Open cccs-jc opened 4 years ago
Did some further digging. Here are my notes for possible implementation:
public HadoopCatalog(Configuration conf, String warehouseLocation) {
public List<TableIdentifier> listTables(Namespace namespace) {
public List<Namespace> listNamespaces(Namespace namespace) {
public Table loadTable(TableIdentifier identifier) {
# Table has a schema
Schema <- Table.schema();
# TableIdentifier has
namespace
table name
IcebergMetadata
@Override
public List<SchemaTableName> listTables(ConnectorSession session, Optional<String> schemaName)
{
return schemaName.map(Collections::singletonList)
.orElseGet(metastore::getAllDatabases)
.stream()
.flatMap(schema -> metastore.getTablesWithParameter(schema, TABLE_TYPE_PROP, ICEBERG_TABLE_TYPE_VALUE).stream()
.map(table -> new SchemaTableName(schema, table))
.collect(toList())
.stream())
.collect(toList());
HDFS version would be something like
new HadoopCatalog()
List<Namespace> = HadoopCatalog.listSchemas(schemaName)
for namespaces
TableIdentifier = HadoopCatalog.listTables(namespace)
list.add(new SchemaTableName(Table.getNamespace, Table.getName)
}
IcebergMetadata uses IcebergUtil for example
public static Table getIcebergTable(HiveMetastore metastore, HdfsEnvironment hdfsEnvironment, ConnectorSession session, SchemaTableName table)
{
HdfsContext hdfsContext = new HdfsContext(session, table.getSchemaName(), table.getTableName());
HiveIdentity identity = new HiveIdentity(session);
TableOperations operations = new HiveTableOperations(metastore, hdfsEnvironment, hdfsContext, identity, table.getSchemaName(), table.getTableName());
return new BaseTable(operations, quotedTableName(table));
HDFS version would be something like
SchemaTableName is a presto schema+table object
you can create a TableIdentifier using the schema+table (simple string arguments)
Table t = call HadoopCatalog.loadTalbe(tableIdentifier)
return t
}
In IcerbergUtil there are methods like these that don't need to change, for example this method takes an Iceberg table schema and returns implementations of the Presto ColumnHandle
public static List<IcebergColumnHandle> getColumns(Schema schema, TypeManager typeManager)
In order to keep list of tables and partitions Iceberg can be configured to use a Hive metastore however it can also be configured to store that information on files and thus not require running a Hive metastore.
This question was asked in a previous post.
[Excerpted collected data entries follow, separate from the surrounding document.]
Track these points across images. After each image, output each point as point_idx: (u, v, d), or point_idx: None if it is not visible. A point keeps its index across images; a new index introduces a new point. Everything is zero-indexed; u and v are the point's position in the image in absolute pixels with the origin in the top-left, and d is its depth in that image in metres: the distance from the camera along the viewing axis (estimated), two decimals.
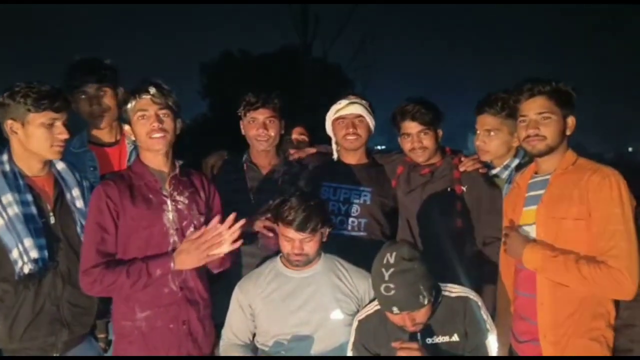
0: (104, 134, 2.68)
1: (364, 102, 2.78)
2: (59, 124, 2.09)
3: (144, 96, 2.13)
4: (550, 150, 2.11)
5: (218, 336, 2.39)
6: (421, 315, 2.02)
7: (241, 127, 2.79)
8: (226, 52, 14.09)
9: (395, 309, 2.00)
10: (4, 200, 2.01)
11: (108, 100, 2.62)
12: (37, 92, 2.05)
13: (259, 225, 2.51)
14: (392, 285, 1.97)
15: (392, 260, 1.99)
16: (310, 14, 15.52)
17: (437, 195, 2.65)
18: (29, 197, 2.07)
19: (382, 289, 2.00)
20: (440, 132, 2.72)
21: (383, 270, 1.99)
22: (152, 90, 2.12)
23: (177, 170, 2.22)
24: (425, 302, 1.99)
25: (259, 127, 2.70)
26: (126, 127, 2.20)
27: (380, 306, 2.08)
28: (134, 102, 2.14)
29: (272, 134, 2.71)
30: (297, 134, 3.40)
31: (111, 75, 2.64)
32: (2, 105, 2.07)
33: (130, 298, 2.13)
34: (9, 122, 2.07)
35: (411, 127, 2.65)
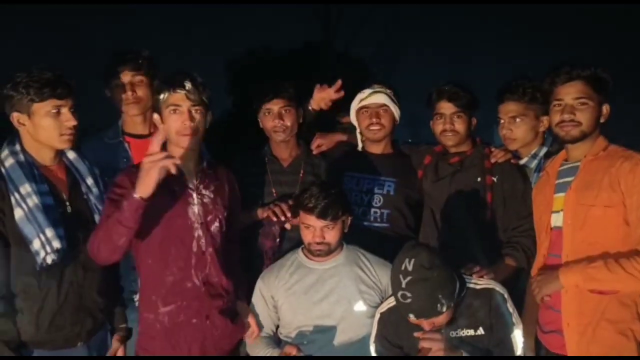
0: (137, 125, 2.69)
1: (388, 91, 2.73)
2: (65, 110, 2.05)
3: (178, 90, 2.06)
4: (583, 137, 2.06)
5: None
6: (440, 319, 1.99)
7: (258, 120, 2.78)
8: (250, 48, 14.13)
9: (412, 316, 1.98)
10: (23, 191, 1.99)
11: (144, 89, 2.61)
12: (38, 81, 2.00)
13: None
14: (408, 294, 1.93)
15: (410, 268, 1.93)
16: (332, 10, 15.50)
17: (466, 185, 2.60)
18: (46, 187, 2.05)
19: (399, 295, 1.96)
20: (474, 120, 2.67)
21: (401, 277, 1.95)
22: (188, 85, 2.04)
23: (205, 164, 2.20)
24: (444, 309, 1.95)
25: (275, 118, 2.68)
26: (155, 116, 2.13)
27: (399, 310, 2.05)
28: (166, 94, 2.07)
29: (289, 123, 2.69)
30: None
31: (148, 65, 2.64)
32: (6, 98, 2.03)
33: (154, 292, 2.13)
34: (15, 114, 2.04)
35: (446, 107, 2.61)
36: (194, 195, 2.15)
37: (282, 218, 2.51)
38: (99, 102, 2.78)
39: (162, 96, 2.08)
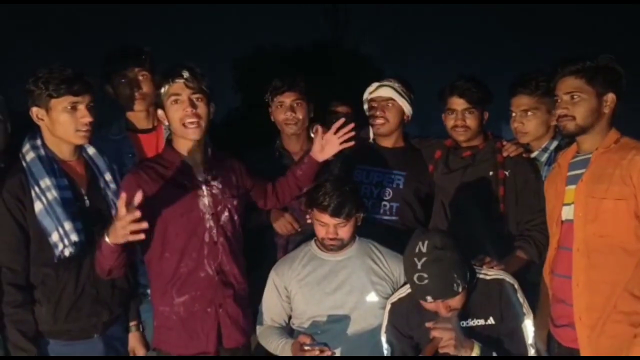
0: (141, 120, 2.72)
1: (396, 84, 2.75)
2: (81, 107, 2.08)
3: (177, 80, 2.11)
4: (581, 131, 2.06)
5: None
6: (456, 301, 2.01)
7: (270, 113, 2.81)
8: (258, 45, 14.13)
9: (429, 298, 2.00)
10: (43, 184, 2.04)
11: (147, 84, 2.65)
12: (58, 77, 2.04)
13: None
14: (425, 275, 1.96)
15: (424, 249, 1.97)
16: (341, 9, 15.49)
17: (478, 179, 2.61)
18: (65, 182, 2.09)
19: (415, 278, 1.99)
20: (486, 115, 2.68)
21: (415, 259, 1.98)
22: (186, 74, 2.10)
23: (210, 155, 2.24)
24: (460, 289, 1.98)
25: (287, 111, 2.71)
26: (159, 112, 2.19)
27: (414, 294, 2.07)
28: (166, 87, 2.13)
29: (301, 116, 2.72)
30: (343, 112, 3.24)
31: (150, 61, 2.68)
32: (28, 92, 2.08)
33: (168, 284, 2.17)
34: (34, 109, 2.08)
35: (457, 103, 2.61)
36: (203, 187, 2.18)
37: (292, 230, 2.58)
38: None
39: (163, 90, 2.14)
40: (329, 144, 2.35)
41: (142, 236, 1.89)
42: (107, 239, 1.93)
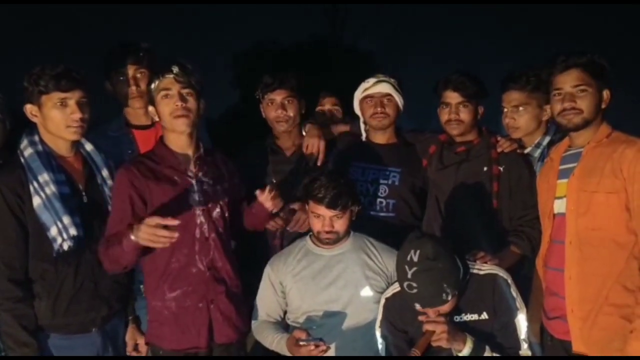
0: (140, 116, 2.73)
1: (392, 80, 2.76)
2: (71, 103, 2.09)
3: (167, 75, 2.13)
4: (586, 124, 2.07)
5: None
6: (445, 308, 2.03)
7: (261, 110, 2.82)
8: (258, 41, 14.14)
9: (418, 306, 2.02)
10: (41, 180, 2.06)
11: (145, 82, 2.64)
12: (48, 74, 2.06)
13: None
14: (414, 284, 1.97)
15: (415, 259, 1.98)
16: (340, 7, 15.50)
17: (472, 174, 2.63)
18: (63, 177, 2.11)
19: (405, 285, 2.01)
20: (481, 109, 2.68)
21: (406, 267, 1.99)
22: (175, 69, 2.12)
23: (202, 151, 2.25)
24: (449, 298, 1.99)
25: (278, 108, 2.72)
26: (150, 108, 2.22)
27: (405, 299, 2.09)
28: (157, 82, 2.15)
29: (291, 114, 2.73)
30: (330, 105, 3.31)
31: (149, 58, 2.68)
32: (23, 90, 2.10)
33: (160, 279, 2.18)
34: (28, 106, 2.11)
35: (452, 97, 2.62)
36: (194, 182, 2.20)
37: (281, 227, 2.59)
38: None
39: (153, 85, 2.17)
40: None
41: (166, 244, 1.94)
42: (132, 237, 1.93)
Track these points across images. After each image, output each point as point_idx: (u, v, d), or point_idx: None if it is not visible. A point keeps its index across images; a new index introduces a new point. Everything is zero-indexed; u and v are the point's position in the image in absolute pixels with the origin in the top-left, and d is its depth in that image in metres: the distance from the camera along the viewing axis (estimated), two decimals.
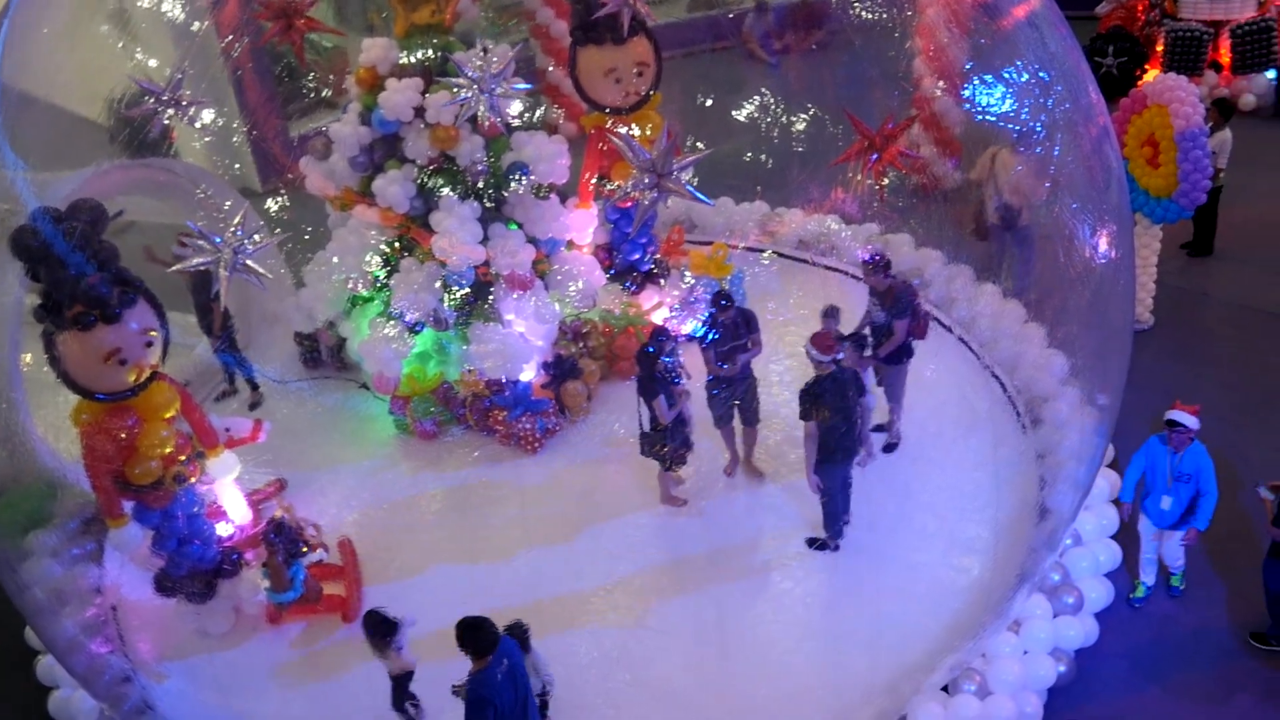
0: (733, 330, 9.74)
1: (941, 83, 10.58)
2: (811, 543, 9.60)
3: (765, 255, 11.65)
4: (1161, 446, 9.06)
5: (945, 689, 8.47)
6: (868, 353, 10.09)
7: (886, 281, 10.00)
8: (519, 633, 7.66)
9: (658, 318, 11.63)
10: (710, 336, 9.68)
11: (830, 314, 9.87)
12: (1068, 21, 9.06)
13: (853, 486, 9.44)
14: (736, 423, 10.22)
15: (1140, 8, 18.23)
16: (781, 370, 11.14)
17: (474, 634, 7.13)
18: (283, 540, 8.88)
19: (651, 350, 9.35)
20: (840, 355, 8.93)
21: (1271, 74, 17.67)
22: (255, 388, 12.03)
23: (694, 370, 9.94)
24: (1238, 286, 13.72)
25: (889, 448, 10.53)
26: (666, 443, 9.66)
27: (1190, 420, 8.90)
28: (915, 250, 12.68)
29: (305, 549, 9.12)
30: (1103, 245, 9.05)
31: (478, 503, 10.47)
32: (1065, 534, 9.45)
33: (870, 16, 10.47)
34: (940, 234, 12.20)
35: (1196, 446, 8.97)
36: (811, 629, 9.00)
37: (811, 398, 8.97)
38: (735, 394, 9.99)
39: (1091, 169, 9.30)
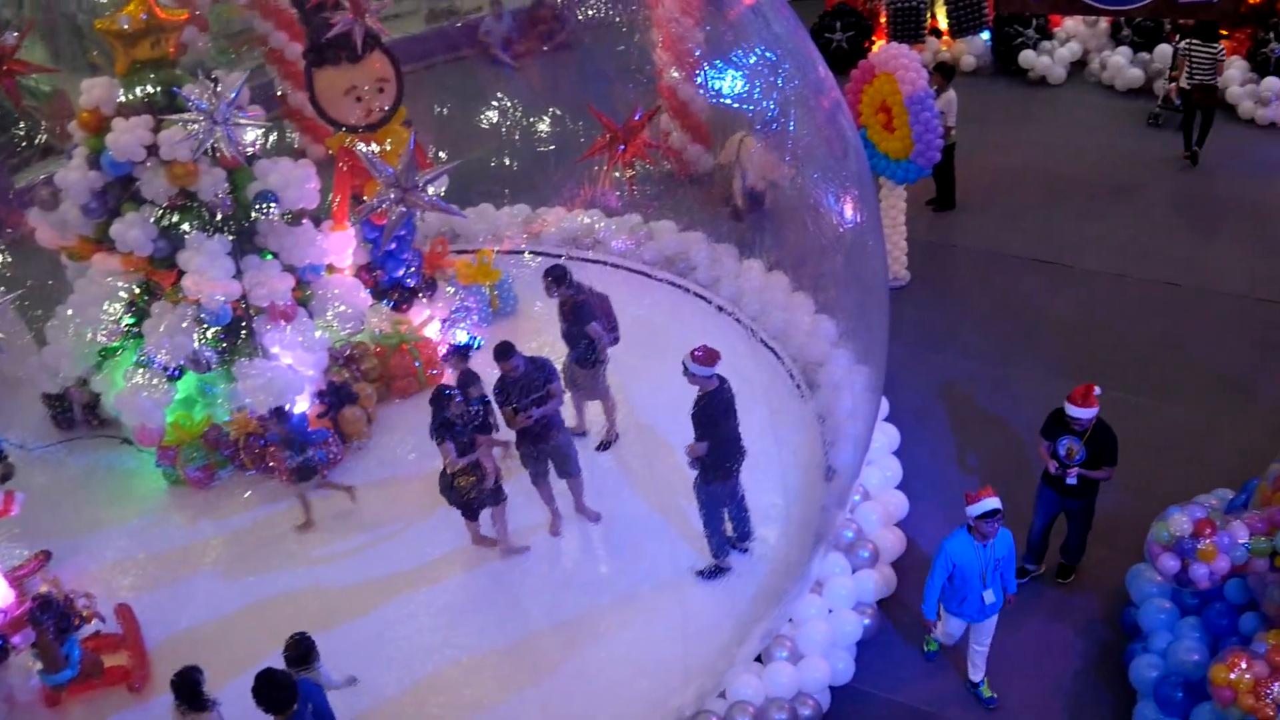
0: (525, 384, 9.16)
1: (680, 72, 10.80)
2: (704, 573, 9.19)
3: (526, 256, 11.60)
4: (969, 543, 8.05)
5: (759, 659, 8.60)
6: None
7: (565, 294, 9.86)
8: (303, 646, 7.31)
9: (430, 331, 11.42)
10: (506, 398, 9.09)
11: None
12: (799, 2, 9.31)
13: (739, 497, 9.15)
14: (553, 478, 9.70)
15: None
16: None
17: (271, 691, 6.77)
18: (51, 616, 8.26)
19: (448, 393, 8.78)
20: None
21: (986, 35, 18.78)
22: (2, 458, 11.15)
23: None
24: (981, 235, 14.52)
25: (603, 445, 10.54)
26: (454, 491, 9.18)
27: (997, 504, 7.91)
28: (679, 234, 12.86)
29: (78, 622, 8.52)
30: (848, 211, 9.38)
31: (262, 544, 10.00)
32: (853, 490, 9.77)
33: (605, 14, 10.56)
34: (700, 216, 12.40)
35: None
36: (623, 623, 8.93)
37: (701, 418, 8.61)
38: (545, 449, 9.44)
39: (829, 140, 9.63)
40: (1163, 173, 15.31)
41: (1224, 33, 17.37)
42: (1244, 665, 7.54)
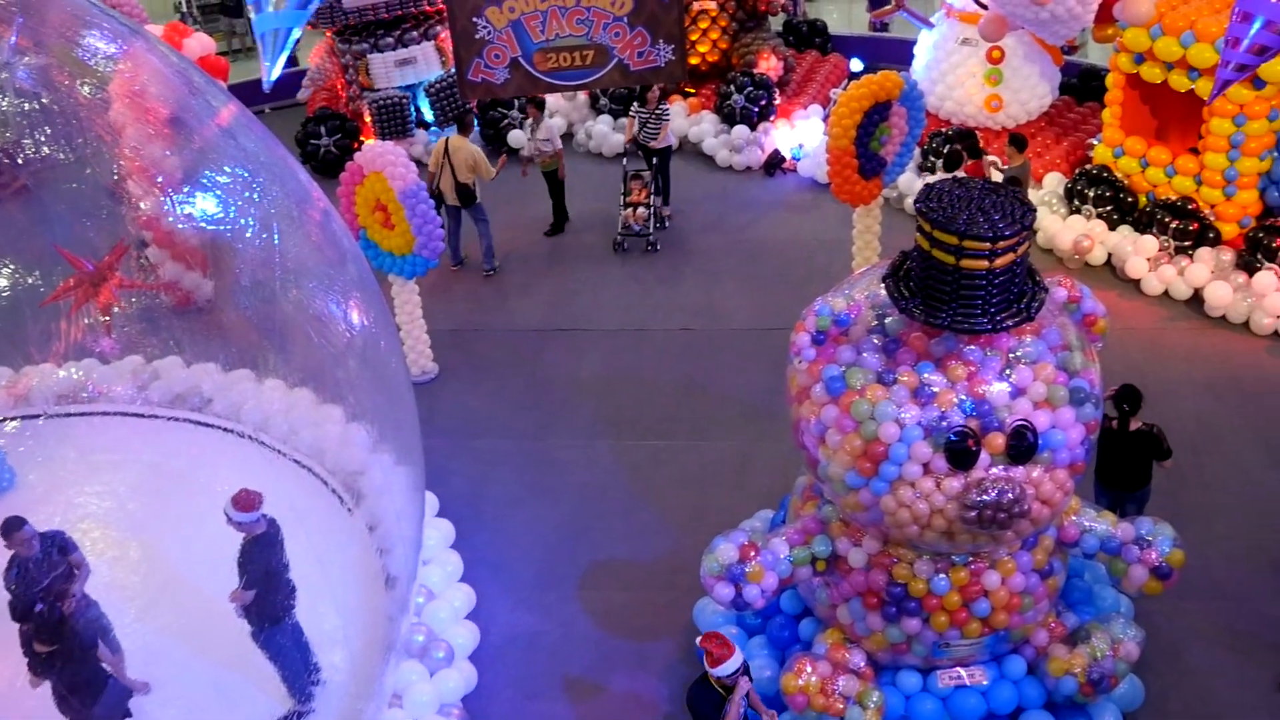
0: (46, 565, 8.11)
1: (154, 202, 10.20)
2: None
3: (6, 422, 10.42)
4: None
5: None
6: None
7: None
8: None
9: None
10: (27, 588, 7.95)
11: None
12: (279, 111, 9.11)
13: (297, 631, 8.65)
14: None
15: (340, 86, 19.08)
16: (79, 537, 10.04)
17: None
18: None
19: (41, 607, 7.62)
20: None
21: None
22: None
23: None
24: (501, 314, 14.87)
25: None
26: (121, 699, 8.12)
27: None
28: (188, 369, 12.13)
29: None
30: (354, 316, 9.27)
31: None
32: (414, 592, 9.61)
33: (63, 154, 9.76)
34: (209, 346, 11.77)
35: None
36: None
37: (248, 564, 8.18)
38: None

@lxynov Is it planned to add support of hdfs only iceberg tables (like in spark https://iceberg.apache.org/spark/ &
spark.sql.catalog.hadoop_prod.type = hadoop
) ?_Originally posted by @AbdullaevAPo in https://github.com/prestosql/presto/issue_comments/707585664_
I've looked at the implementation of the PrestoSQL file IcebergMetadata. That class looks to be the interface which Presto uses to obtain the iceberg tables and schemas. Currently this class only handles retrieving this information from a Hive metastore.
https://github.com/prestosql/presto/blob/master/presto-iceberg/src/main/java/io/prestosql/plugin/iceberg/IcebergMetadata.java
However it looks like it could be extended to support the "hadoop" mode as well. For instance if you look at the iceberg catalog class you can see how it retrieves tables and schemas directly from files.
https://github.com/apache/iceberg/blob/master/core/src/main/java/org/apache/iceberg/hadoop/HadoopCatalog.java
Would it be feasible to implement support for "hadoop" iceberg this way? Is it reasonable/desirable feature?
To simplify the implementation the initial support could be for "read only", no table creation or deletion.